The role of technology in making your customer experience a respect-delivery machine

29 April, 2019
Jeanne Bliss
IBM

Here’s what your customers want. They want options that respect their time, their preferred methods of communication, and their constantly changing mode for interacting and transacting with companies. Sometimes they want retail, sometimes they prefer to engage and buy using the internet.  Sometimes they will engage in retail and online or chat at the same time. And they, of course, want the companies who serve them to know them, and have that information at the companies’ fingertips.

To be “customer-centric” in today’s marketplace, companies must have the capacity and robust technical solutions to serve customers where and how they want to be served. They must have the information to know customers and then trust those on the frontline with that information. They must deliver relevant offerings. They must be able to put the customers in the driver’s seat to choose what is right for them.  And that means building out and knowing customer needs and desires, then operationalizing and enabling them with “high tech” to enable relevant and impactful “high touch.”

I call this building a “respect-delivery machine.”

Here are what I think are customers’ required components for your respect-delivery machine:

  • Respect their desire for service options
  • Respect their need for relevant communication
  • Respect their need for ease of experience
  • Respect their need for (and sometimes a “rescue” from) self-service
  • Respect their requirement of a fast turnaround on service
  • Respect that you know them, and their value to them

Sephora is a company I’d like to introduce as a master of the respect-delivery machine.

It is almost omnipresent in the lives of its zealot customers. But somehow, it does this without invading. And that’s no accident.

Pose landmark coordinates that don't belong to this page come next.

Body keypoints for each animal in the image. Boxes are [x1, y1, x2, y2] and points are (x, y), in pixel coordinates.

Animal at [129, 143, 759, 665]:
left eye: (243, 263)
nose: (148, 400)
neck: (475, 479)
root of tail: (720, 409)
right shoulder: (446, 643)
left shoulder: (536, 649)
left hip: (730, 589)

By blending technology with deep understanding to deliver relevant and respectful experiences, Sephora understands its place with its customers is to give them the information, options, education and choice they desire– without the selling and sales tactics that traditionally have defined the “beauty” experience.

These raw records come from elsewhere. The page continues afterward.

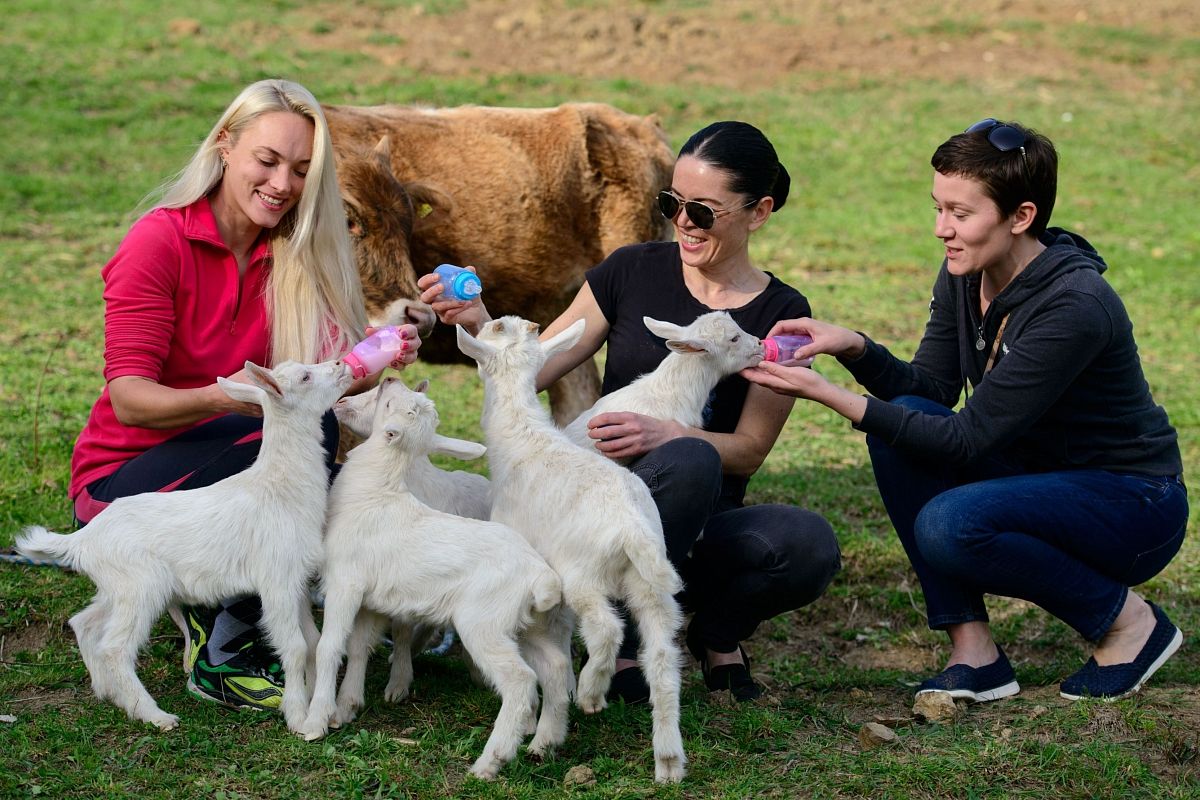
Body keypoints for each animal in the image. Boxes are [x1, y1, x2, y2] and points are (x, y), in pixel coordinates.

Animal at [14, 362, 350, 734]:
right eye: (305, 377)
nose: (341, 365)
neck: (279, 488)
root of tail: (83, 539)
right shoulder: (276, 580)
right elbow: (294, 646)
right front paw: (298, 717)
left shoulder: (297, 580)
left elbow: (312, 641)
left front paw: (319, 708)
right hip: (140, 587)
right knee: (114, 647)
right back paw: (155, 715)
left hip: (117, 588)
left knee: (84, 622)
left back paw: (108, 693)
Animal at [300, 376, 571, 782]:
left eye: (388, 403)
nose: (390, 378)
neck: (374, 494)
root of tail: (540, 576)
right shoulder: (370, 597)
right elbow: (361, 646)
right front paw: (346, 709)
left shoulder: (346, 583)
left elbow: (331, 645)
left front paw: (316, 722)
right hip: (526, 625)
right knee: (555, 667)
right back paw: (544, 743)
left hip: (483, 622)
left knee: (520, 681)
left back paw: (490, 762)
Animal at [456, 316, 691, 782]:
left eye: (495, 327)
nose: (488, 319)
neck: (522, 438)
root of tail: (632, 527)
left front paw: (540, 723)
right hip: (652, 587)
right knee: (662, 663)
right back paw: (669, 761)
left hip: (583, 573)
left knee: (607, 628)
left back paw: (592, 693)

It’s been proven that shoppers who buy using an “omnichannel” approach that includes both in-store and online have the highest lifetime value.[1] This Sephora achieves without customers ever really feeling like they are “shopping”–but instead, as if they’re on a beauty carnival ride they can’t stop riding.

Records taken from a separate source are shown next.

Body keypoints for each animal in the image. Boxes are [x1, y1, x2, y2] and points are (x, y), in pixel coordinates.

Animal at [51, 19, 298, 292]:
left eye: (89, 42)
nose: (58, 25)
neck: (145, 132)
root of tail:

To its customers, made up mostly of an audience skewing younger and with mountains of beauty advice from YouTube, Pinterest and others, it is Sephora’s generosity that makes it stand out. It wants to show up as playful, helpful, fun and always available. Its intention for growth is to generously give to jibe with the lives of its customers.

Sephora uses an innovative mobile app to orchestrate a playful conversation with customers. This enables customers to opt in or out based on their choice. Most important, it knows customers want to try before they buy. And for its customers who consider this job one in “putting together their face,” they can’t help but want to play around with the tools Sephora offers. For example, the “Sephora Virtual Artist” mobile app lets customers scan their faces to give them a “Color IQ”–a number for easy access to the right products for their skin tone. Or customers can access “expert looks”–a bevy of professionally done faces to emulate. And they can save those they want in the “my looks” section of the app–easily shareable with friends–something key to the company’s community-centric customer base. Sephora Flash finishes the sale in a jiffy (think Amazon Prime for beauty).

Sephora’s in-store experience extends the fun and generosity. Again, blending technology into the respect-delivery machine is key to helping create this experience. Together, data and technology deliver information to customers specific to the store they most frequent. In-store appointments with free stylists are confirmed with the Facebook Messenger chatbot. Once in the store, the fun continues, where customers can take both “before” and “after” pictures in a mobile app their stylist updates in real time with information on how they made the magic happen.  And the fun, no-pressure conversations continue after each visit, as customers receive personalized emails with pics, tips and products to buy.

Impact: Who can resist all of this generosity and play? Not many of Sephora’s customers, based on its growth. Sephora enjoys nearly 2.5 million Twitter followers and over 500,000 Pinterest followers as of this writing. Its Beauty Insider Community chatroom has 40,000 to 70,000 people logged in at any one time. According to Sephora’s most recent report, sephora.com generated U.S. $1.2 billion in net sales in 2017, following a growth of 24.4% in 2016.[2]  Through continuous innovations, Sephora now has over 10 million customers.

How far along are you in building your “Respect-Delivery Machine?”

Check out Wüstenrot, another company innovating to deliver exceptional customer experiences.

DO YOU GIVE CUSTOMERS CHOICES THAT JIBE WITH THEIR LIVES?  

Does your experience show up as a “respect-delivery machine?” 

The most advanced customer experience companies show up as a “respect-delivery machine” because they give their customers options for service, communications and delivery that jibes with their lives.  Sephora knows what its customers want and knows all the different versions for how they like to receive goods and service. It respects all of these needs, translating them into multiple options for service, sales, experiences and communication.  Sephora’s over 10 million zealot customers return again and again. To deliver a “respect-delivery machine,” ask yourself:

  • Do we actively give customers choices in how to interact with us?
  • Are we delivering relevant communications?
  • Do we make it easy for customers to engage with us as they choose?

Jeanne Bliss is not an IBM employee and her views are her own.